— DIRECTIVE —
Give back the records that follow exactly, images excluded.

____________

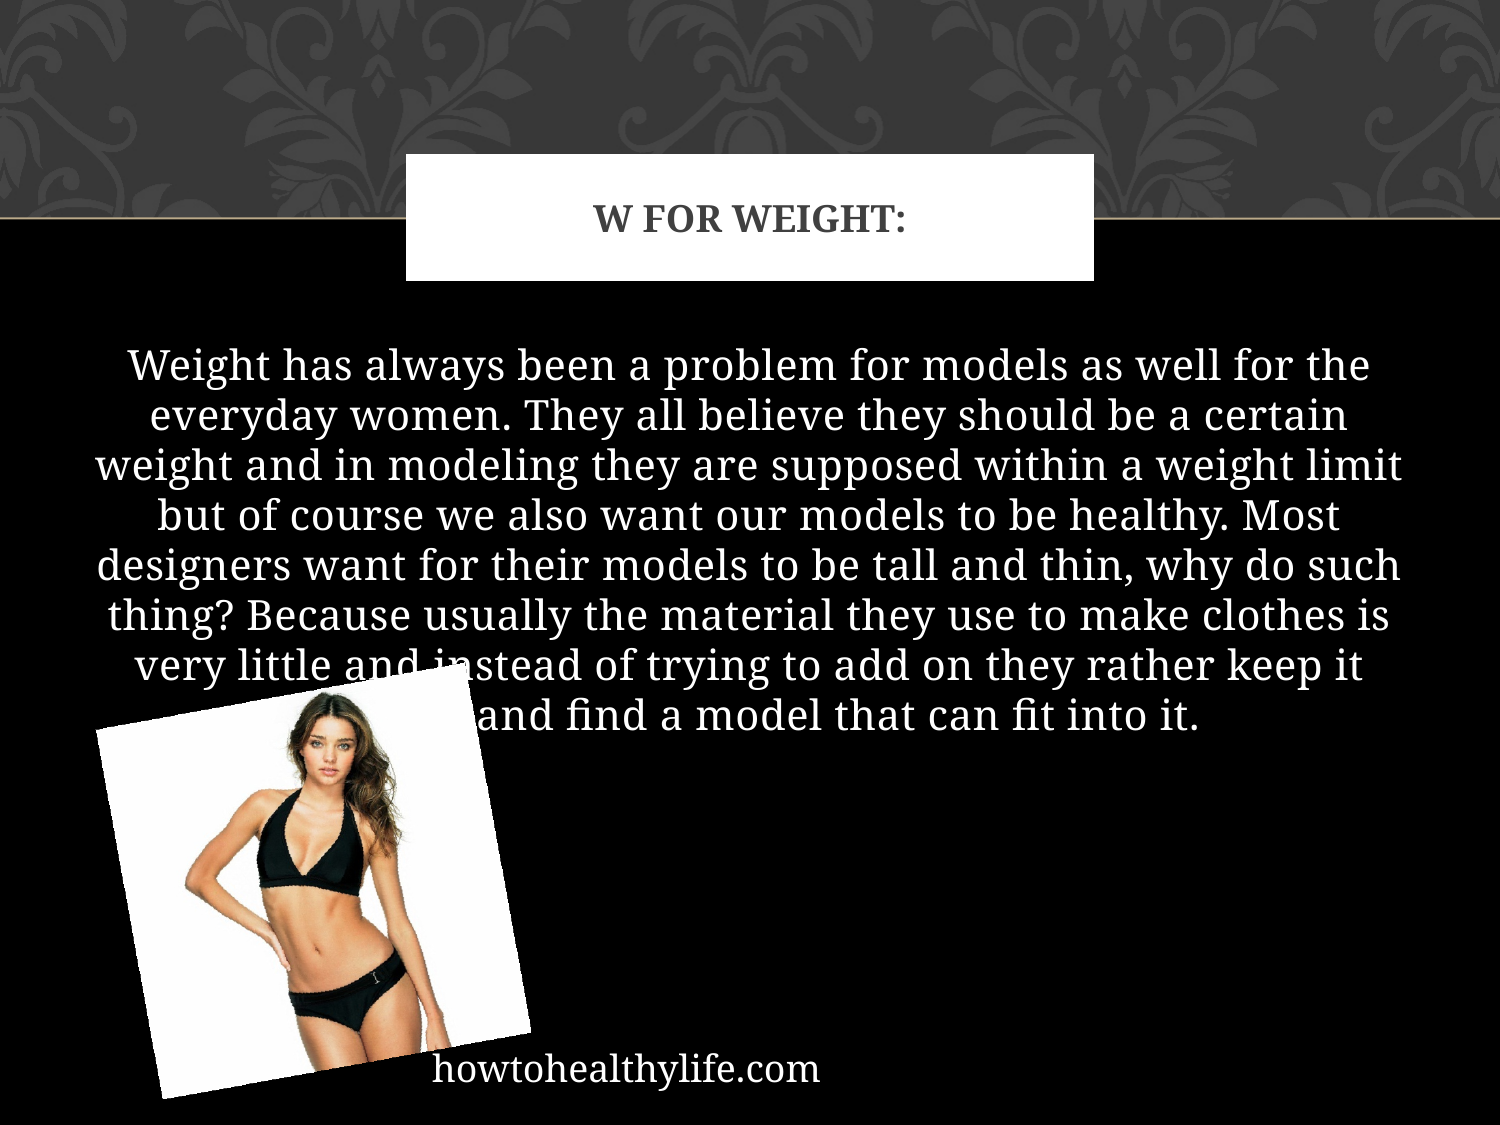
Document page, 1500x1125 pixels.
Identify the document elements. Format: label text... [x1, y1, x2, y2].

text_box howtohealthylife.com [417, 1037, 837, 1098]
title W for weight: [406, 154, 1094, 281]
picture [95, 662, 531, 1099]
list Weight has always been a problem for models as well for the everyday women. They all believe they should be a certain weight and in modeling they are supposed within a weight limit but of course we also want our models to be healthy. Most designers want for their models to be tall and thin, why do such thing? Because usually the material they use to make clothes is very little and instead of trying to add on they rather keep it that way and find a model that can fit into it. [75, 331, 1425, 1000]
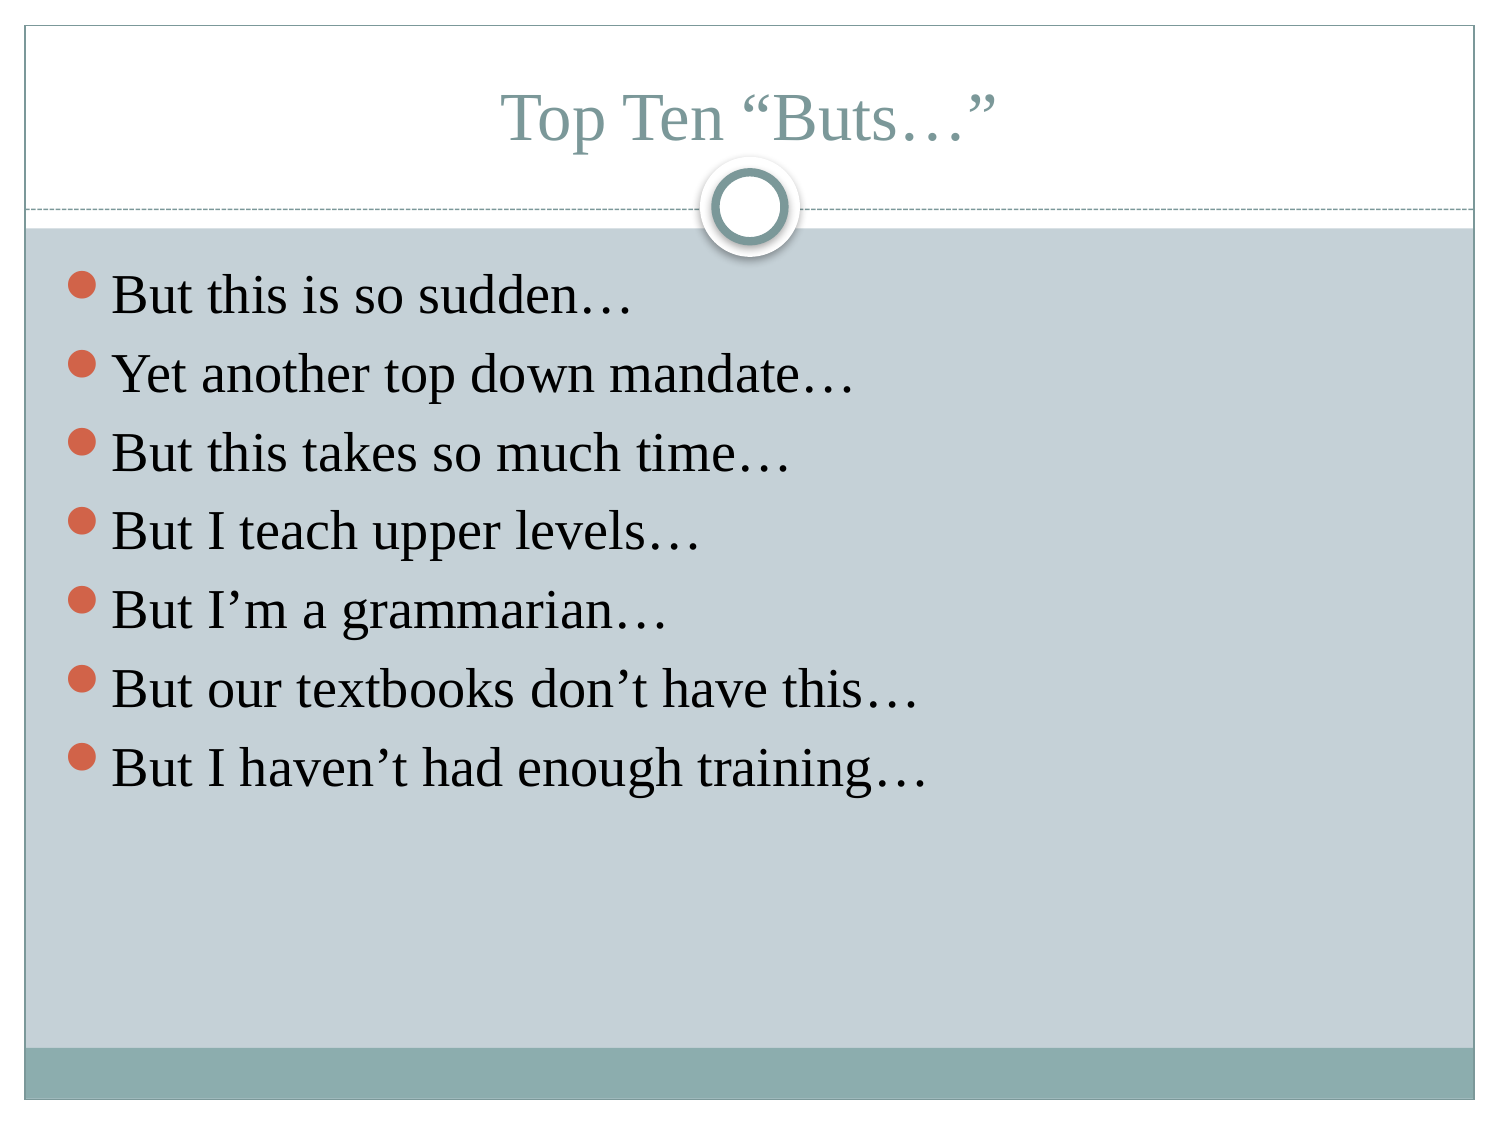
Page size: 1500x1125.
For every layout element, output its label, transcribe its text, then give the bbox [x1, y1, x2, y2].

title Top Ten “Buts…” [49, 37, 1450, 162]
list But this is so sudden… Yet another top down mandate… But this takes so much time… But I teach upper levels… But I’m a grammarian… But our textbooks don’t have this… But I haven’t had enough training… [49, 249, 1450, 1005]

____________

— ANSWER BELOW —
Document page, 1500x1125 pixels.
Identify the document elements. Format: label text... [x1, y1, x2, y2].

text_box howtohealthylife.com [417, 1037, 837, 1098]
title W for weight: [406, 154, 1094, 281]
picture [95, 662, 531, 1099]
list Weight has always been a problem for models as well for the everyday women. They all believe they should be a certain weight and in modeling they are supposed within a weight limit but of course we also want our models to be healthy. Most designers want for their models to be tall and thin, why do such thing? Because usually the material they use to make clothes is very little and instead of trying to add on they rather keep it that way and find a model that can fit into it. [75, 331, 1425, 1000]
Page size: 1500x1125.
For every layout element, output its label, transcribe its text, then give the bbox [x1, y1, x2, y2].

title Top Ten “Buts…” [49, 37, 1450, 162]
list But this is so sudden… Yet another top down mandate… But this takes so much time… But I teach upper levels… But I’m a grammarian… But our textbooks don’t have this… But I haven’t had enough training… [49, 249, 1450, 1005]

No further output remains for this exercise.